By practicing the following character and competence behaviors you can build trust with your team:



  1. Talk Straight– this falls somewhere between Minnesota nice and the 2016 Republican primary debates. Communicate with clarity so that you cannot be misunderstood. Do not sugar coat your thoughts or hammer people with brutal honesty.  Be direct.  Preface your discussions by declaring your intent, so you leave no doubt about what you are thinking.
  2. Demonstrate Respect-Use the “waiter rule”. Have you ever been with someone who ignores, is rude or is condescending to the wait staff when you go out to eat.  That says something about their character.  Demonstrate the same respect to everyone on your team- no matter the perceived importance of their job function.  When you treat everyone with the same respect it is noticed and it builds trust!

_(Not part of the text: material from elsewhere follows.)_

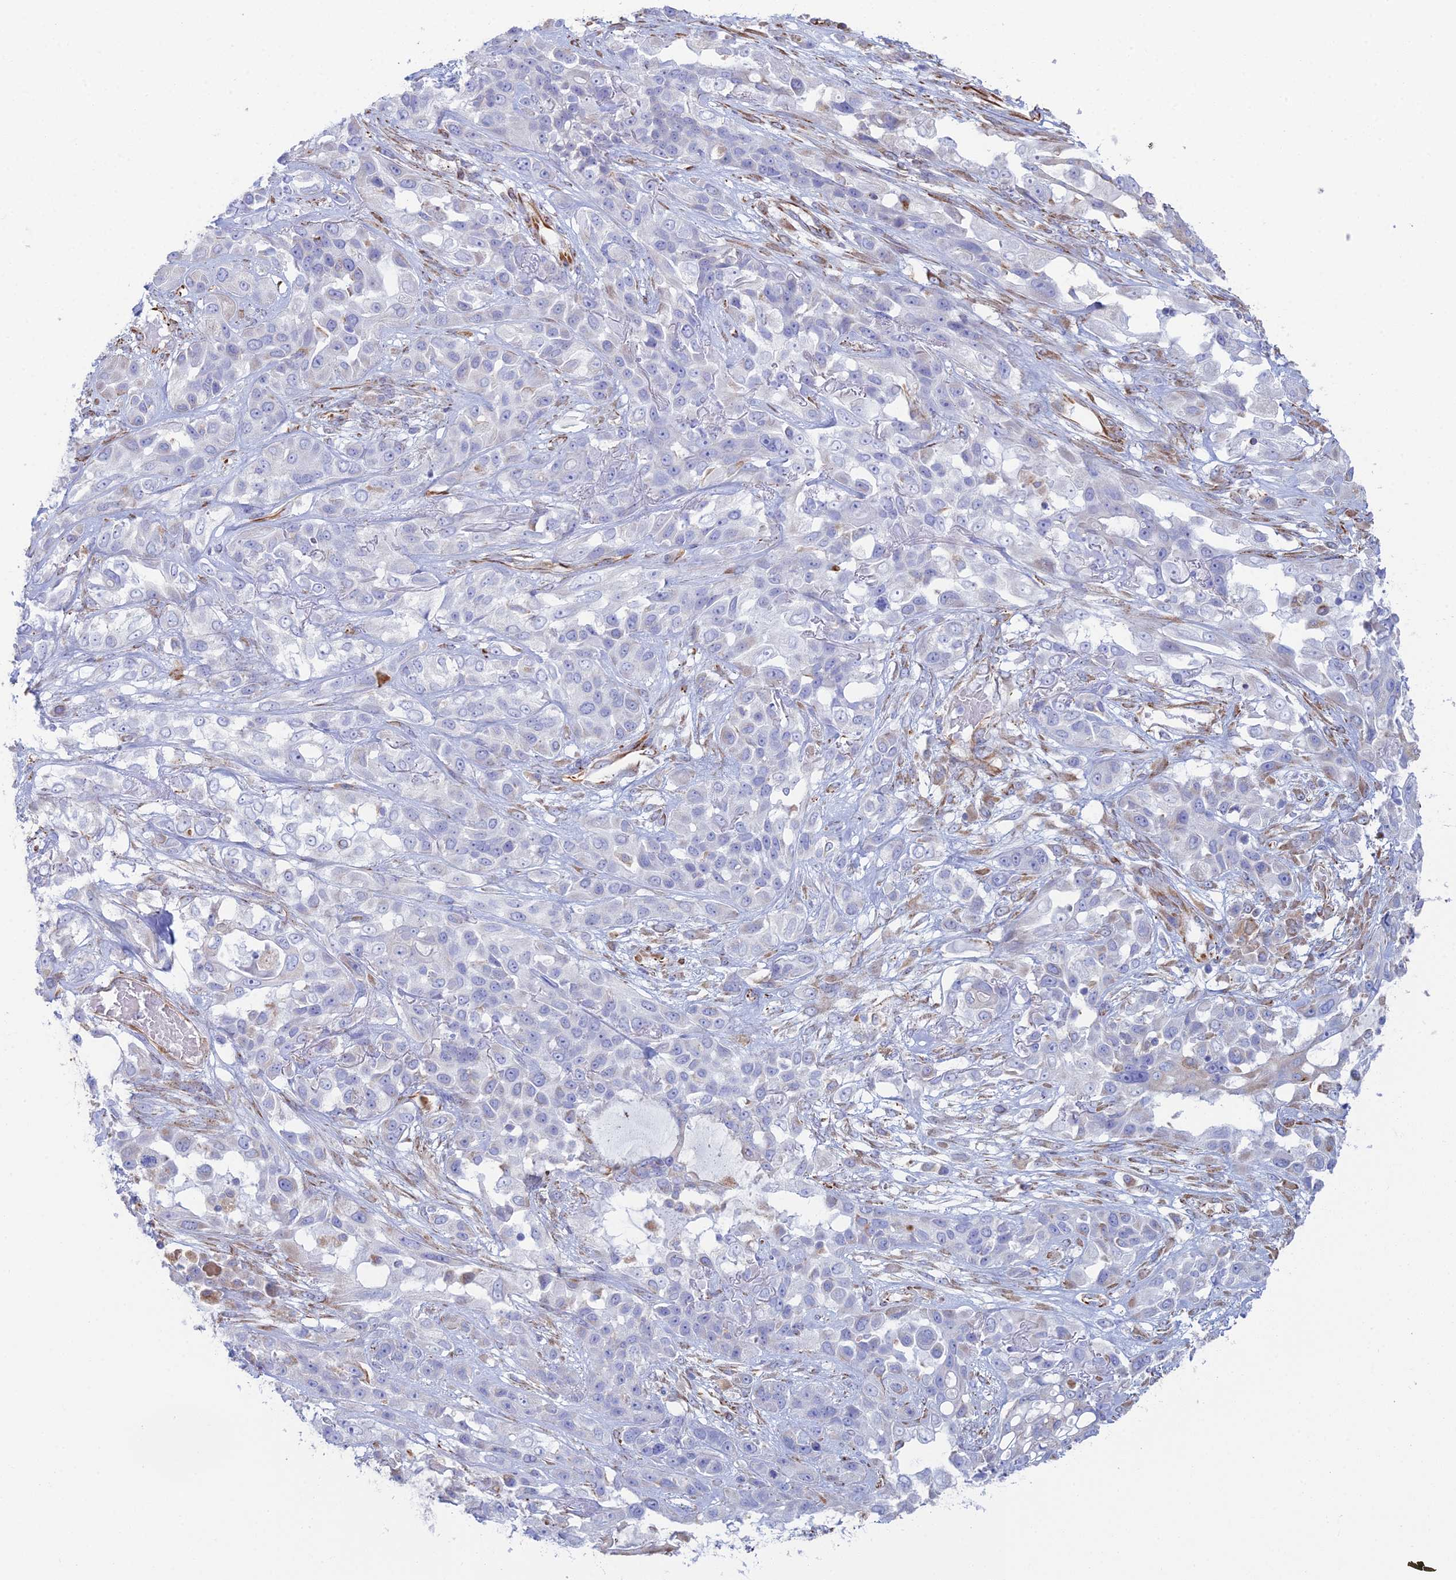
{"staining": {"intensity": "negative", "quantity": "none", "location": "none"}, "tissue": "lung cancer", "cell_type": "Tumor cells", "image_type": "cancer", "snomed": [{"axis": "morphology", "description": "Squamous cell carcinoma, NOS"}, {"axis": "topography", "description": "Lung"}], "caption": "A histopathology image of human lung squamous cell carcinoma is negative for staining in tumor cells.", "gene": "CLVS2", "patient": {"sex": "female", "age": 70}}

  3. Right Wrongs- If you’re the leader who never makes a mistake, ignore this one. You should all still be reading!  Acknowledge with your team when you have made a mistake.  This requires vulnerability, but it builds a culture of trust by creating an environment in which mistakes, which inevitably will occur, are viewed as an opportunity for reflection and growth rather than a hammer for future bludgeoning.

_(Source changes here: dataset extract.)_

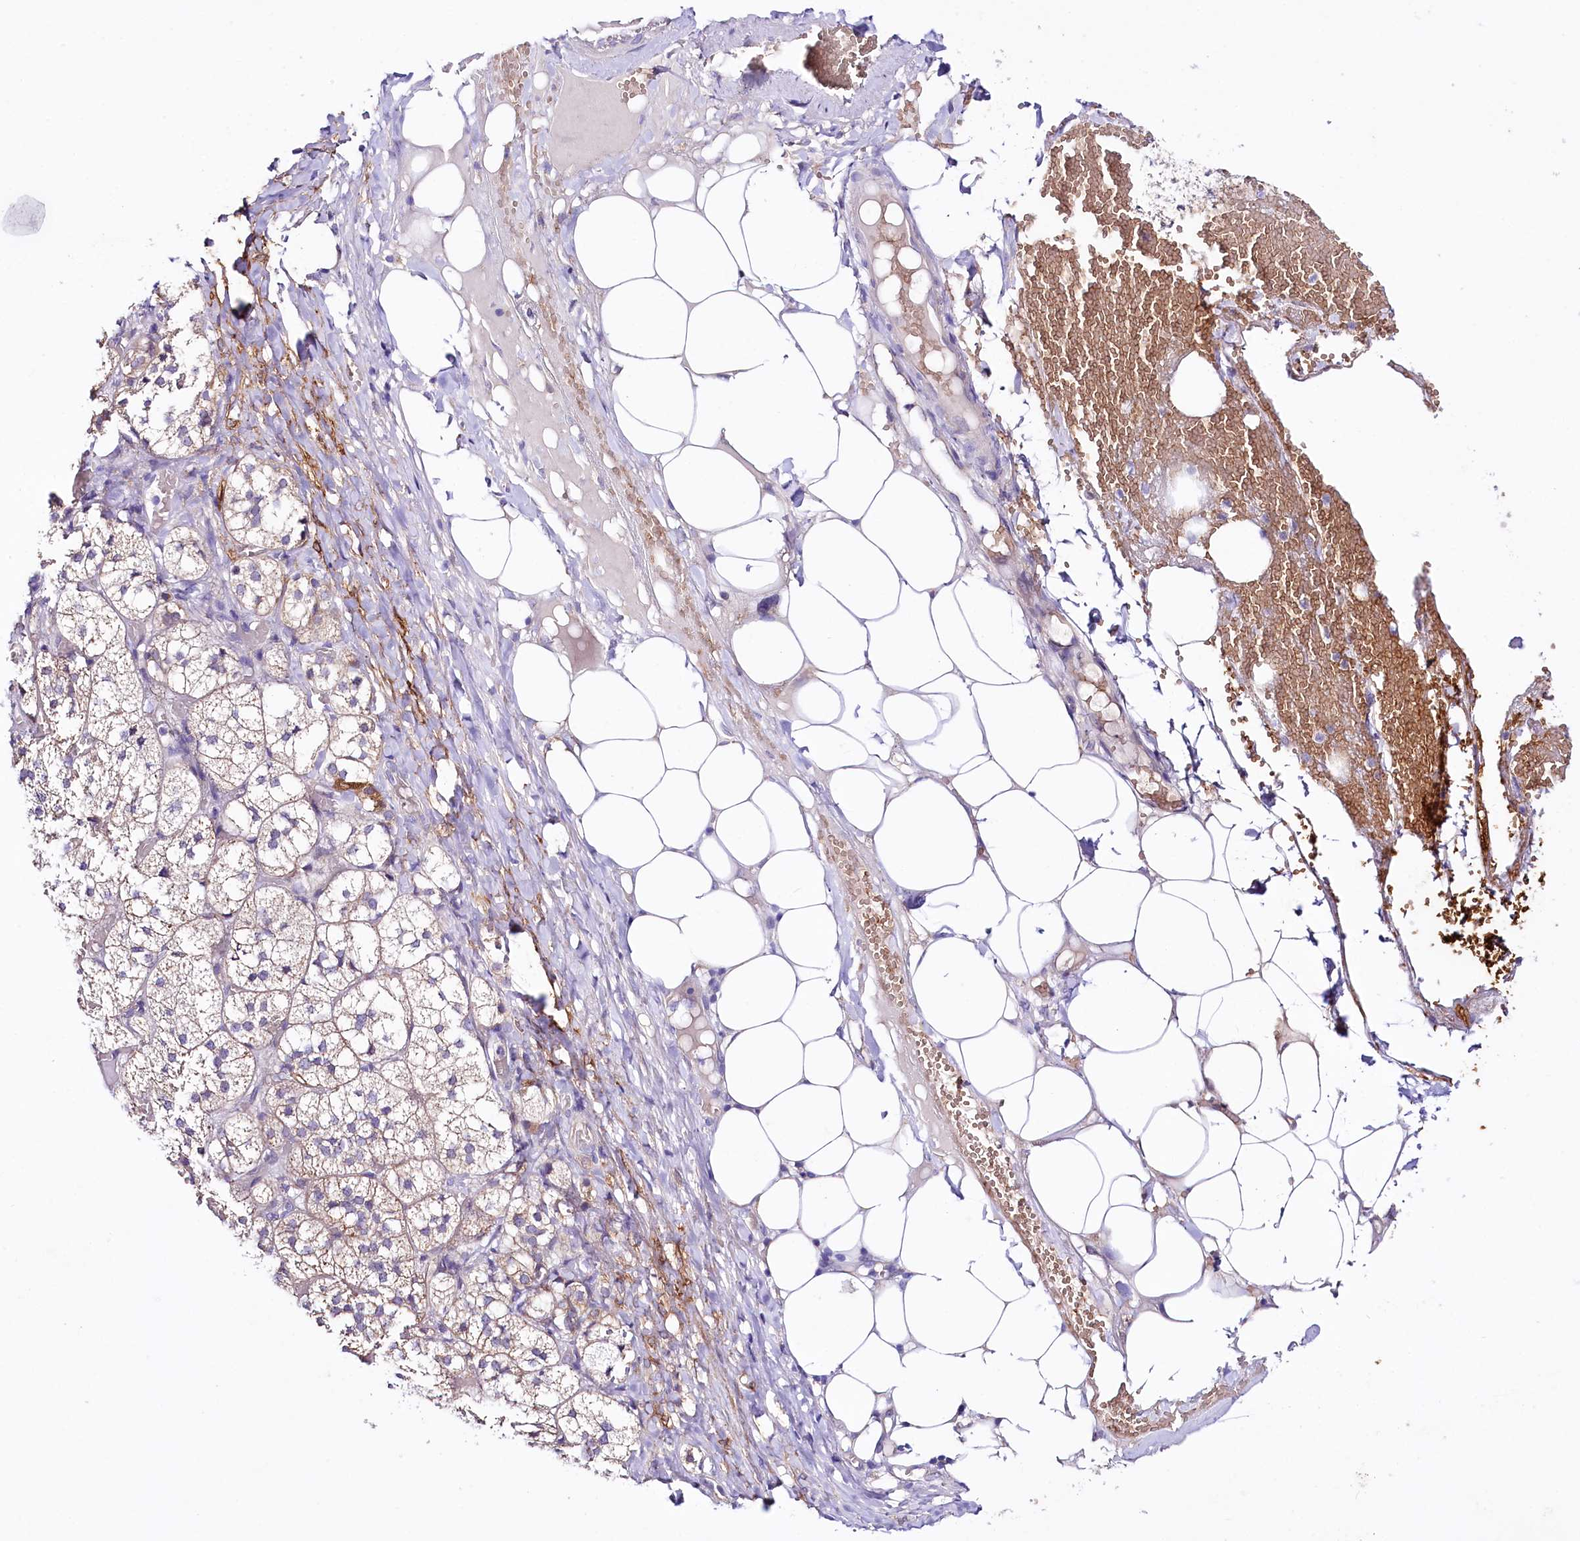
{"staining": {"intensity": "moderate", "quantity": "<25%", "location": "cytoplasmic/membranous"}, "tissue": "adrenal gland", "cell_type": "Glandular cells", "image_type": "normal", "snomed": [{"axis": "morphology", "description": "Normal tissue, NOS"}, {"axis": "topography", "description": "Adrenal gland"}], "caption": "Immunohistochemistry (DAB) staining of normal adrenal gland reveals moderate cytoplasmic/membranous protein expression in approximately <25% of glandular cells.", "gene": "CEP295", "patient": {"sex": "female", "age": 61}}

  1. Deliver Results– This one sounds easy, but sometimes isn’t. Set goals and deliver results based on those goals.  Be sure to acknowledge with the team when the results have been delivered.  When you achieve what you say you are going to achieve people will trust in your ability to provide future results.
  2. Confront Reality– I once worked with a leader who started every meeting by asking her team what rumors they were hearing. This allowed her to get a pulse on her team’s perceptions.  She was able to confirm, clarify or offer to seek more information and report back so that her team was working with accurate information.  The information wasn’t always what the team wanted to hear, but they knew it was accurate and they understood the “why”.
  3. Clarify Expectations- I used to tell my son to “clean” his room. It didn’t take long for me to figure out that his version of cleaning his room and my version were dramatically different.  I had to clarify my expectations so we both had the same understanding of what a clean room looked like.  The same principle holds true with your team.  Be certain to clarify expectations early and often so you and your team have exactly the same understanding of the results you are attempting to produce.